In a meta-analysis reported in The New England Journal of Medicine by Pan et al for the Early Breast Cancer Trialists’ Collaborative Group (EBCTCG), it was found that breast cancer recurs at a steady incidence following cessation of adjuvant endocrine therapy after 5 years, with the risk dependent on initial nodal involvement.
The meta-analysis included data from 88 trials involving 62,923 women with estrogen receptor–positive breast cancer who were disease-free after 5 years of adjuvant endocrine therapy. Kaplan-Meier and Cox regression analyses stratified according to trial and treatment were performed to examine associations of tumor diameter and nodal status (TN), tumor grade, and other factors with outcome during the period from 5 to 20 years.
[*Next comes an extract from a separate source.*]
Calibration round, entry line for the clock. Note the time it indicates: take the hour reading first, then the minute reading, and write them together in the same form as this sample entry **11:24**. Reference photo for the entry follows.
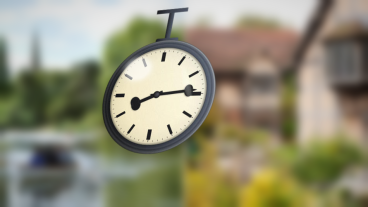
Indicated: **8:14**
Distant disease recurrence was found to occur steadily for the entire follow-up period, with an annual risk strongly associated with nodal status (P < .001); 20-year risks were 22% in women with no positive nodes, 31% in those with one to three positive nodes, and 52% in those with four to nine positive nodes. Among women with T1 disease, the risk of distant recurrence was 13% with no nodal involvement, 20% with one to three nodes involved, and 34% with four to nine nodes involved; among those with T2 disease, the risk was 19% with no nodal involvement, 26% with one to three involved nodes, and 41% with four to nine involved nodes. Similar associations were observed between TN status and risk of death from breast cancer, but no significant association was found between TN status and risk of contralateral breast cancer.
After adjustment for TN status, tumor grade and Ki67 status were of moderate independent predictive value for distant disease recurrence, whereas progesterone receptor status and HER2 receptor status were not predictive. During the 5 to 20 years of follow-up, the absolute risk of distant disease recurrence among patients with T1, N0 breast cancer was 10% for low-grade disease, 13% for moderate-grade disease, and 17% for high-grade disease, with a corresponding risk of any recurrence or contralateral breast cancer being 17%, 22%, and 26%, respectively.
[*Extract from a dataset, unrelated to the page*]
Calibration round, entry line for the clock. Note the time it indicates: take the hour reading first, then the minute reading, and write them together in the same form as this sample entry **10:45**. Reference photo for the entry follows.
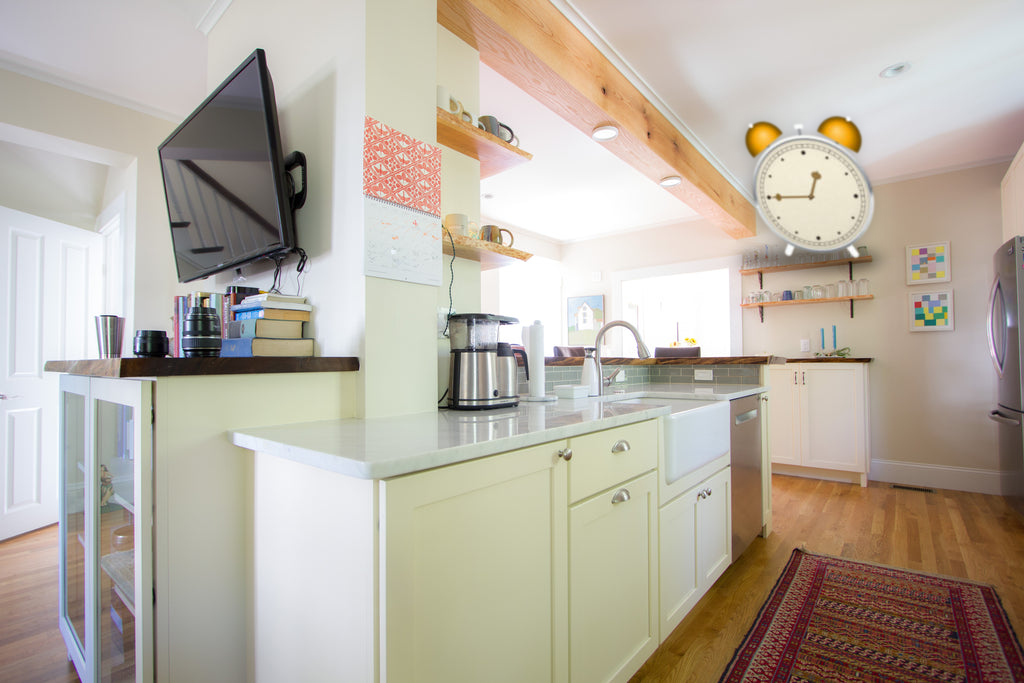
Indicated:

The investigators concluded: “After 5 years of adjuvant endocrine therapy, breast-cancer recurrences continued to occur steadily throughout the study period from 5 to 20 years. The risk of distant [disease] recurrence was strongly correlated with the original TN status, with risks ranging from 10% to 41%, depending on TN status and tumor grade.”
The study was funded by Cancer Research UK and others.